16, in Detroit, Mich., birthplace of the young hero. Diana, two-year-old
daughter of Lt. and Mrs. Wigle, was with her mother in the federal
courtroom where Maj. G. Russel B. Reynolds made the presentation.
Oroville’s foremost hero of World War II and believed to be the
only local man ever to receive the Congressional award, Lt. Wigle
was fatally wounded while leading a successful attack on an enemy
position that had impeded his unit’s progress on the Gothic line
at Monte Frassino in Italy.
Details of the heroic acts, for which the nation’s highest military
honor was awarded Lt. Wigle, were published in a Detroit paper that
was received here by friends (Dr. and Mrs. C. B. Griggs, close friends
of the young musician while he lived here) of Lt. Wigle and his
The story of the 35 year old infantry lieutenant’s high courage
and gallantry was told in the following citation:
” For conspicuous gallantry and intrepidity at the risk of his life
above and beyond the call of duty in the vicinity of Monte Frassino,
Italy, on 14, September 1944, the 3rd Platoon in attempting to seize
a strongly fortified hill position, protected by three parallel
high terraced stone walls, was twice thrown back by the withering
cross fire of machine guns and intense barrages of mortar and artillery
fire. “Lt. Wigle, acting company executive, observing that, the
Platoon was without an officer, volunteered to command it in the
next attack. Leading his men up the bare rocky slopes through intense
and concentrated fire, he succeeded in reaching the first of the
stone walls. Having himself boosted to the top and perching there
in full view of the enemy, he drew and returned their fire while
his men helped each other up and over. Following the same method
he successfully negotiated the second. Upon reaching the top of
the third wall he faced three houses, which were the key point of
the enemy’s defense. Ordering his men to cover him, he made a dash
through a hail of machine pistol fire to reach the nearest house.

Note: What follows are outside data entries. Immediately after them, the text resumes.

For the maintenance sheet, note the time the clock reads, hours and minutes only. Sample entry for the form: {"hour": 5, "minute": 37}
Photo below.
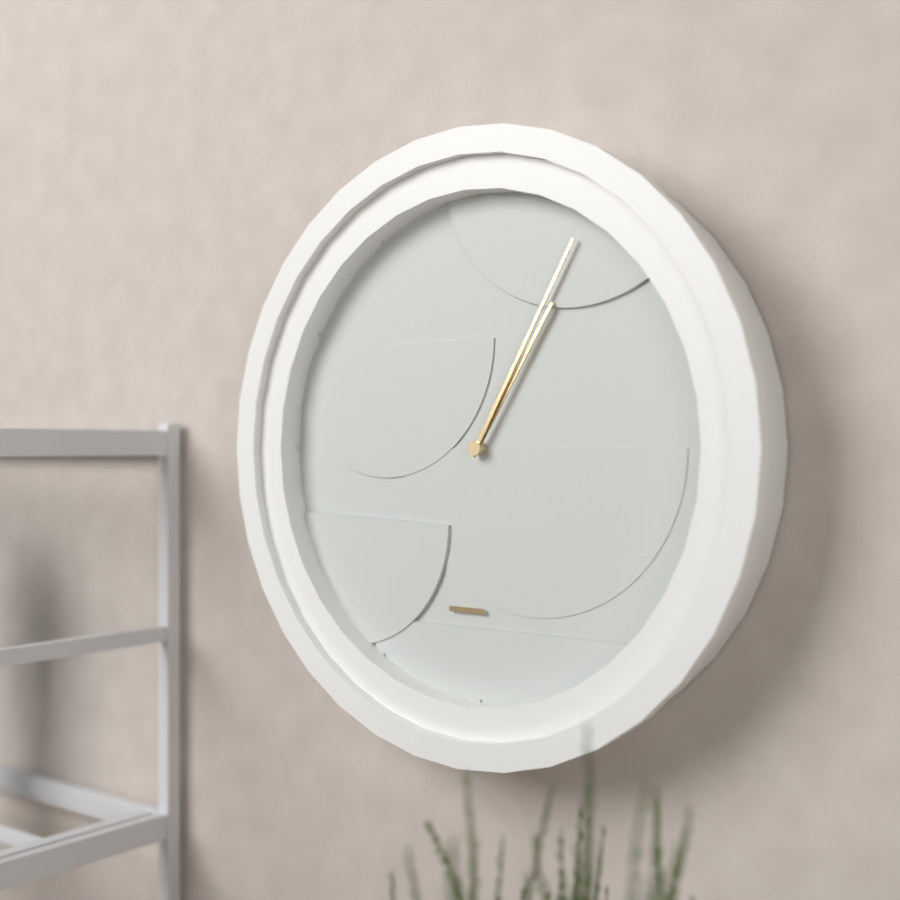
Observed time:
{"hour": 1, "minute": 5}
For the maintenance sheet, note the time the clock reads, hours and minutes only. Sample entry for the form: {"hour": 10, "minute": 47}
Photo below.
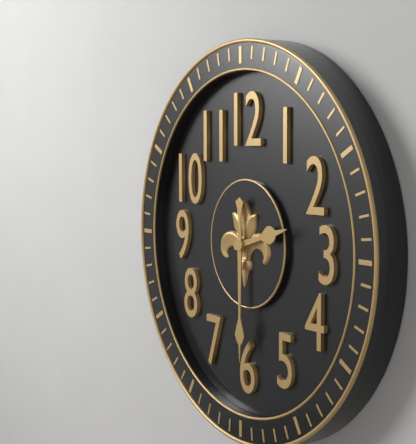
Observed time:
{"hour": 2, "minute": 30}
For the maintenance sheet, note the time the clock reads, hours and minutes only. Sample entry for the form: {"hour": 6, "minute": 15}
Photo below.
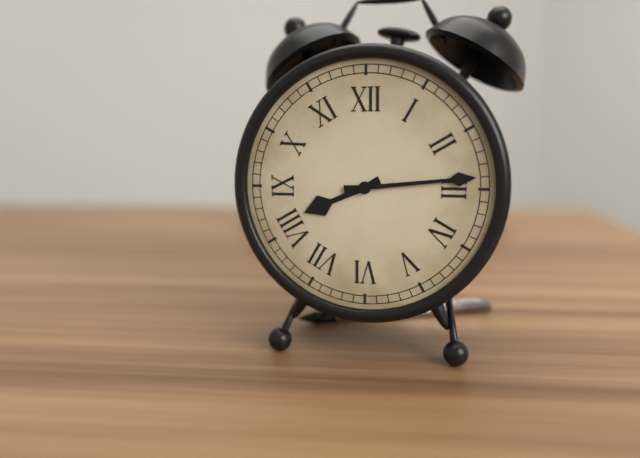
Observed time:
{"hour": 8, "minute": 14}
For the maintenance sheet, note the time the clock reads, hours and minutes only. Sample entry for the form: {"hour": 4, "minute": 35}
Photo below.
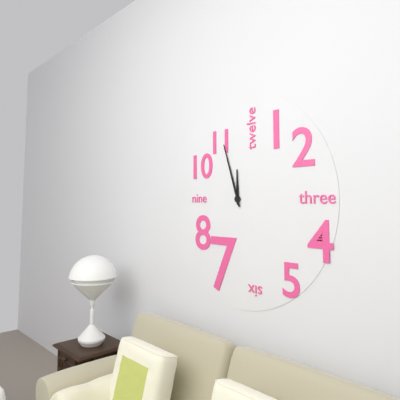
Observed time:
{"hour": 11, "minute": 57}
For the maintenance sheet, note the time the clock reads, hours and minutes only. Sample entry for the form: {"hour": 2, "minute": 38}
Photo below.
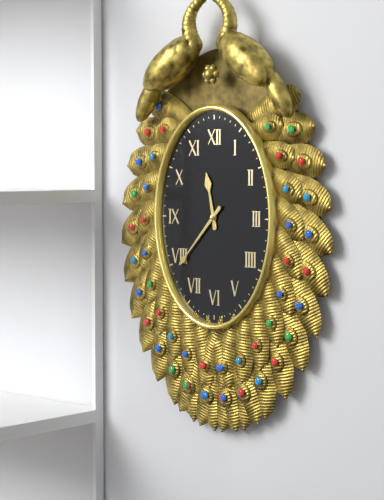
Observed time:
{"hour": 11, "minute": 37}
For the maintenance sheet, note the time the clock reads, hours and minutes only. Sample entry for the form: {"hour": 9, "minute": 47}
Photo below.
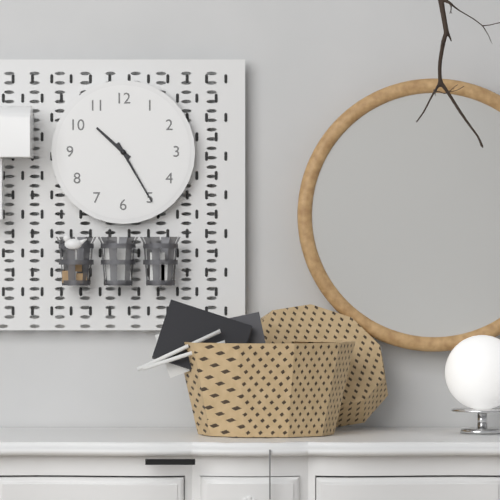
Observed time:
{"hour": 10, "minute": 25}
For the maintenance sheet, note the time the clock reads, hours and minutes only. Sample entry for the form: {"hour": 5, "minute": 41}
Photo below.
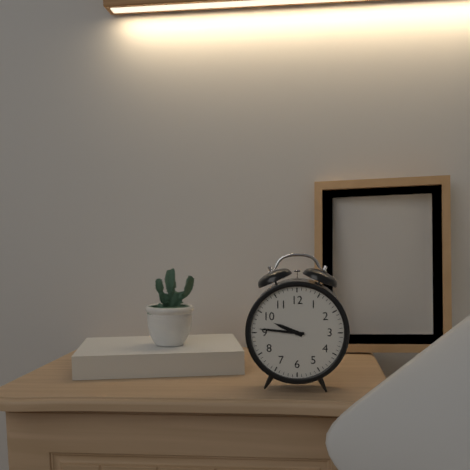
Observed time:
{"hour": 9, "minute": 46}
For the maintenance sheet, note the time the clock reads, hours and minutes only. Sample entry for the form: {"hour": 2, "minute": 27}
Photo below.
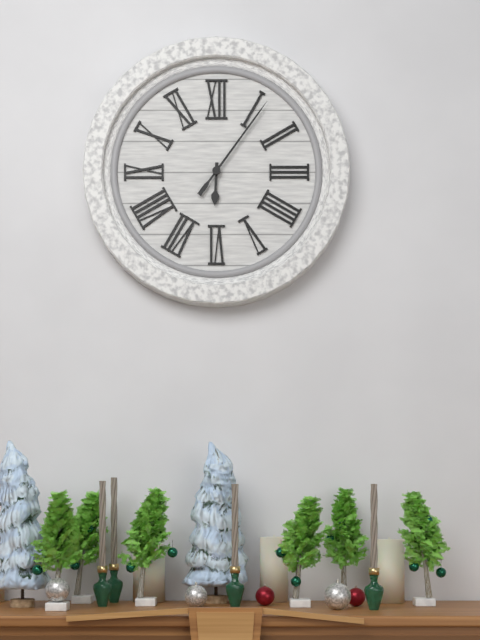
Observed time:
{"hour": 6, "minute": 6}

Firing his carbine as he entered, he drove the enemy before him
out of the back door and into the second house. Following closely
on the heels of the foe, he drove them from this house into the
third where they took refuge in the cellar. When his men found him
they found him mortally wounded on the cellar stairs which he had
started to descend to force the surrender of the enemy. (He died
two days later) “His heroic action resulted in the capture of 36
German soldiers and the seizure of the strongpoint.”
Lt. Wigle was the son of Mr. and Mrs. A. Palmer Wigle of Detroit.

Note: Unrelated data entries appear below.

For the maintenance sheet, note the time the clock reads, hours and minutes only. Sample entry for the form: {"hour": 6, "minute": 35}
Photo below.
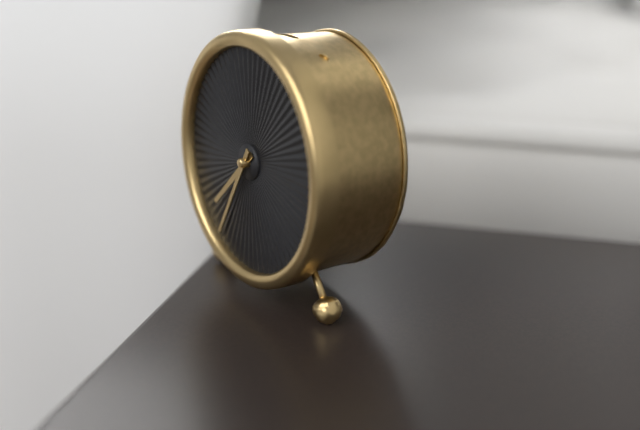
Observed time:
{"hour": 7, "minute": 35}
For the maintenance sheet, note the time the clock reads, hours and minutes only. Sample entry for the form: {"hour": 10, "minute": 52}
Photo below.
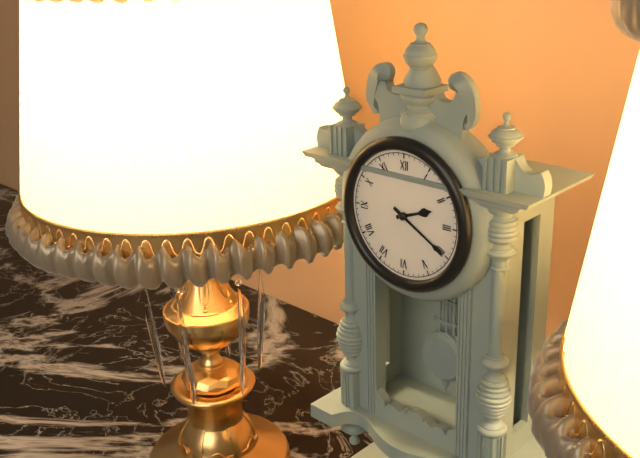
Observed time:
{"hour": 2, "minute": 20}
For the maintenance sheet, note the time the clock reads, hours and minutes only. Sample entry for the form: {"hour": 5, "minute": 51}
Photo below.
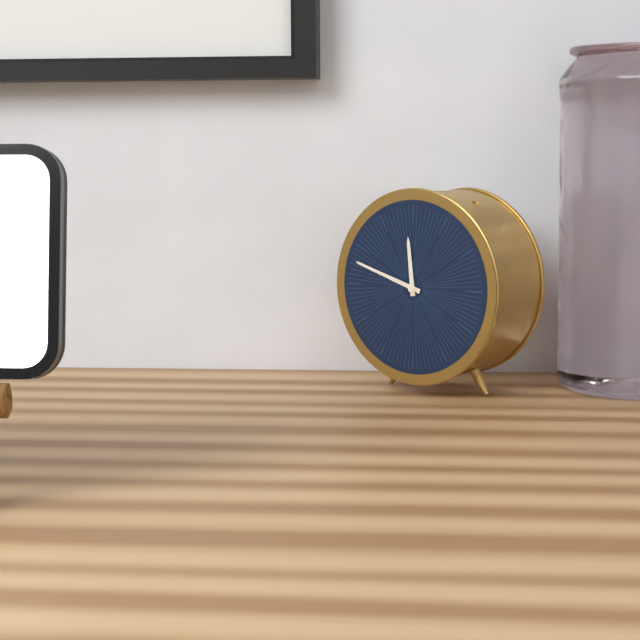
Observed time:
{"hour": 11, "minute": 48}
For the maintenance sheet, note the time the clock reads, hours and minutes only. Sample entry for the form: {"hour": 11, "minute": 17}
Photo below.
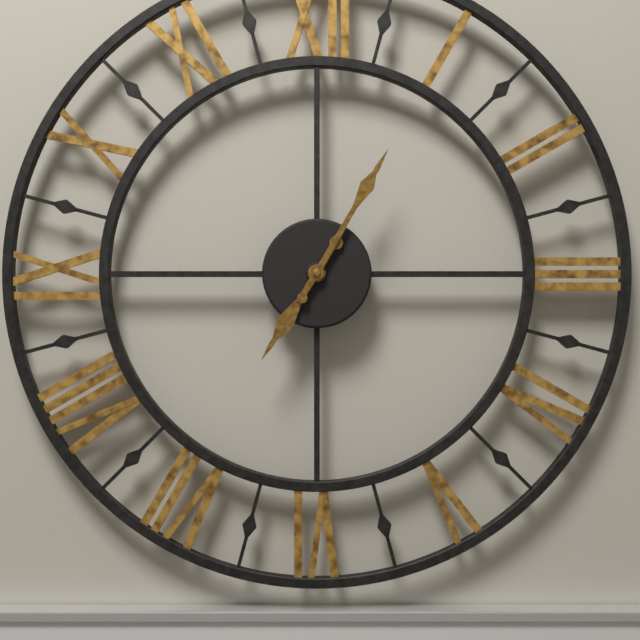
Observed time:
{"hour": 7, "minute": 5}
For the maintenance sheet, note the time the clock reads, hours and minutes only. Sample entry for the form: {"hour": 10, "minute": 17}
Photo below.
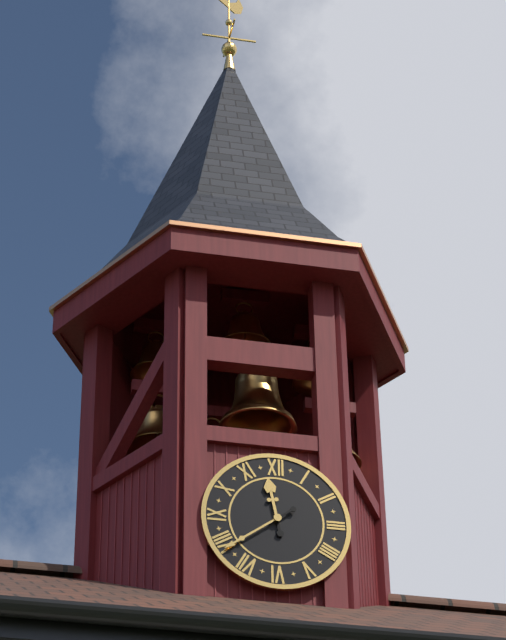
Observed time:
{"hour": 11, "minute": 39}
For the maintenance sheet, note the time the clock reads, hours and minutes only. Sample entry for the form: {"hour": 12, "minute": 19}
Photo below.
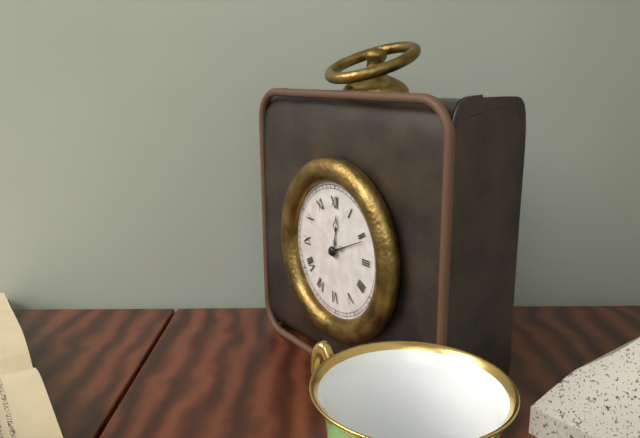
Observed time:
{"hour": 12, "minute": 11}
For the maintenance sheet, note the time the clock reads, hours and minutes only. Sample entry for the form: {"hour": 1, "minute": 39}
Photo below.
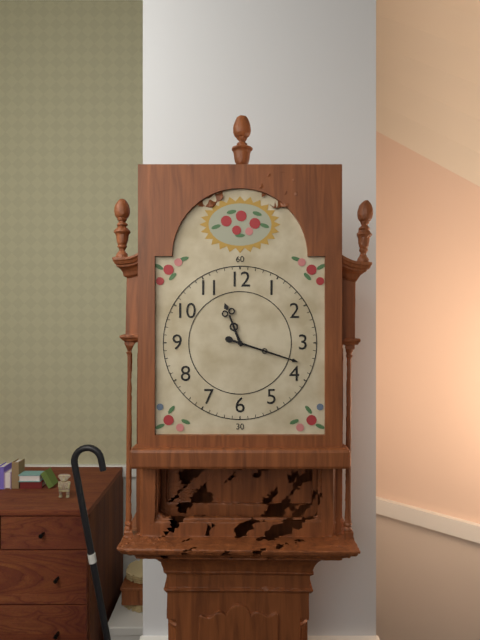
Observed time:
{"hour": 11, "minute": 18}
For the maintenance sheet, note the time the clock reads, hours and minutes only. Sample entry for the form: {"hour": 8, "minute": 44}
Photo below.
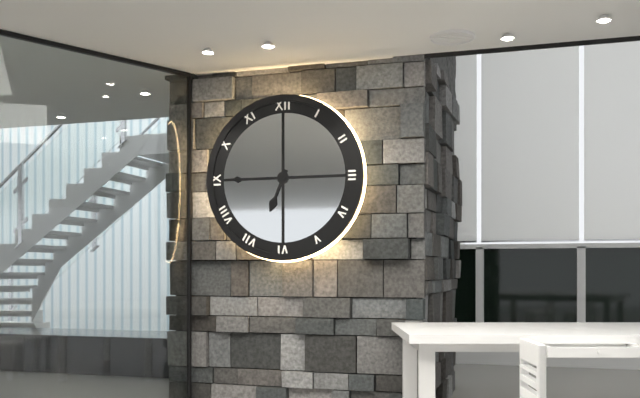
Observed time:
{"hour": 6, "minute": 45}
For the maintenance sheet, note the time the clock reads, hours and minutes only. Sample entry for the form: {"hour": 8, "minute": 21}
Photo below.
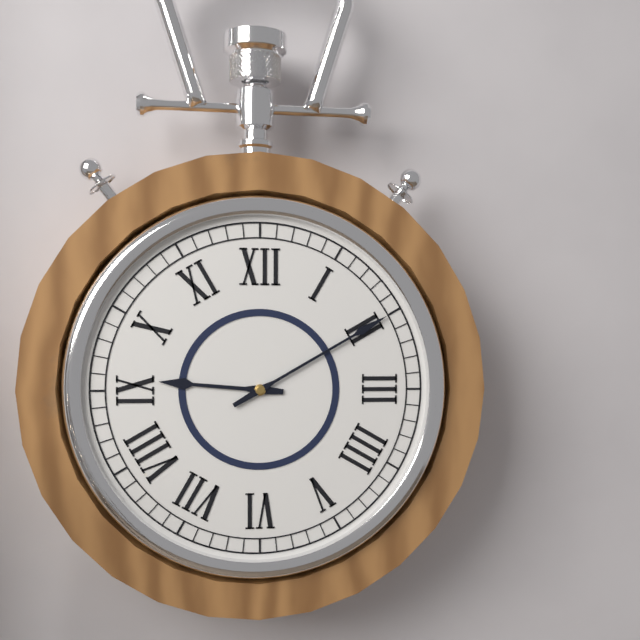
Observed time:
{"hour": 9, "minute": 10}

He began his study of music at the age of 10. He became a violin
virtuoso playing for five years with the Kansas Symphony under Karl
Krueger, now conductor of the Detroit Symphony. He and Krueger were
close friends. The noted conductor is in possession of one of several
symphonies composed by Lt. Wigle, it is called “Western Saga.”
Above and Beyond, the more research I do the more I find how
bravely the Oroville men served their country. The Medal of Honor
is the highest honor in battle a person can receive. It is given
out very sparingly. It is sad, growing up in Oroville, I had no
knowledge of what this Oroville man had done. True he was not born
here, but for a while he called Oroville home. We must never forget
him. How did Oroville forget this man over the years? I moved here
in 1946 and never heard his name until I read a old Mercury in 2002.

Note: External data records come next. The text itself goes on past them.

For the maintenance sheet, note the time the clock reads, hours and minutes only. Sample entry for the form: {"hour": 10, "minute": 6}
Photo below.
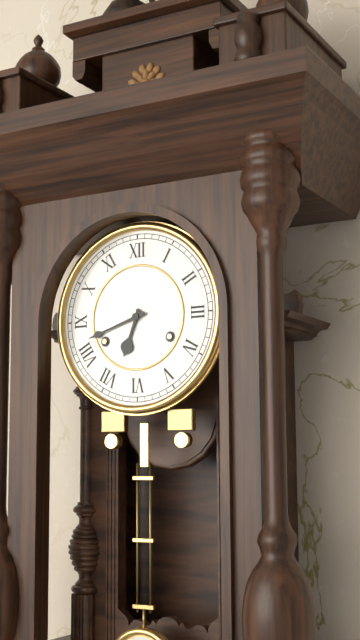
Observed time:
{"hour": 6, "minute": 42}
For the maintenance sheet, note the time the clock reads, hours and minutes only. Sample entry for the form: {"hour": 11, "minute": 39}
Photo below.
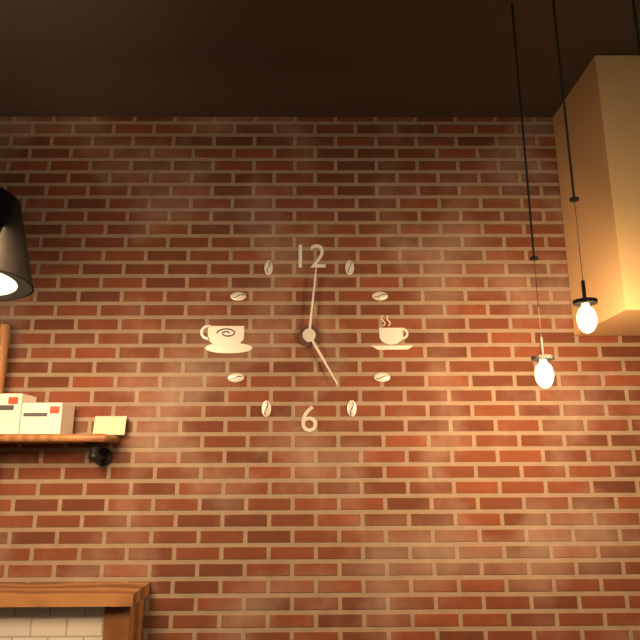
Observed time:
{"hour": 5, "minute": 1}
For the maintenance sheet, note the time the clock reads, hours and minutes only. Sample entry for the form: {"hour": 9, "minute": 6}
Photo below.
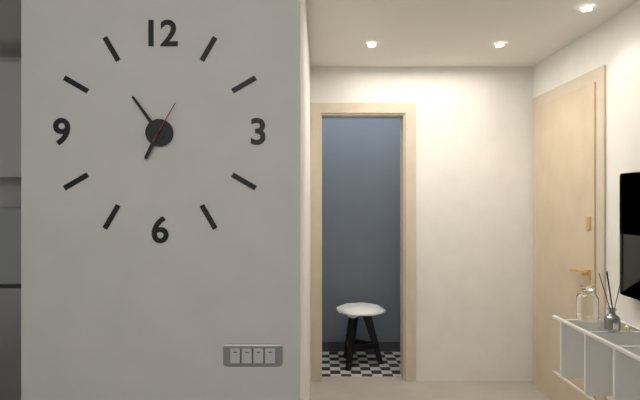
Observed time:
{"hour": 6, "minute": 54}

Lt. Thomas W. Wigle lived in Oroville from 1937 until 1941. His
studio was on 2nd Ave across from Rotary Park. I wish we could find
his Daughter, Diana, about 70 years old now. I’ve searched for girls
before, they are hard to find as they change their names. I’ve been
told that Dr. Griggs brought the famous violinist to Oroville to
teach the kids the violin. He taught music and made many friends
that are now gone, although Jim Lenhoff has found one in San Francisco.
Also Gene Harris took violin lessons from him. I did this article
over ten years ago so many of my readers never heard of this hero.
Since then we’ve found another Medal of Honor recipient who was
born in Oroville and went to school in Chico, Robert Harley Young
who died in Korea. To me it seems strange to have done this column
so long ago that I can do Looking Back Ten Years ago and run my
own stories again. But I don’t intend to do much of that. Easy for
me but Lynn still has to type them again.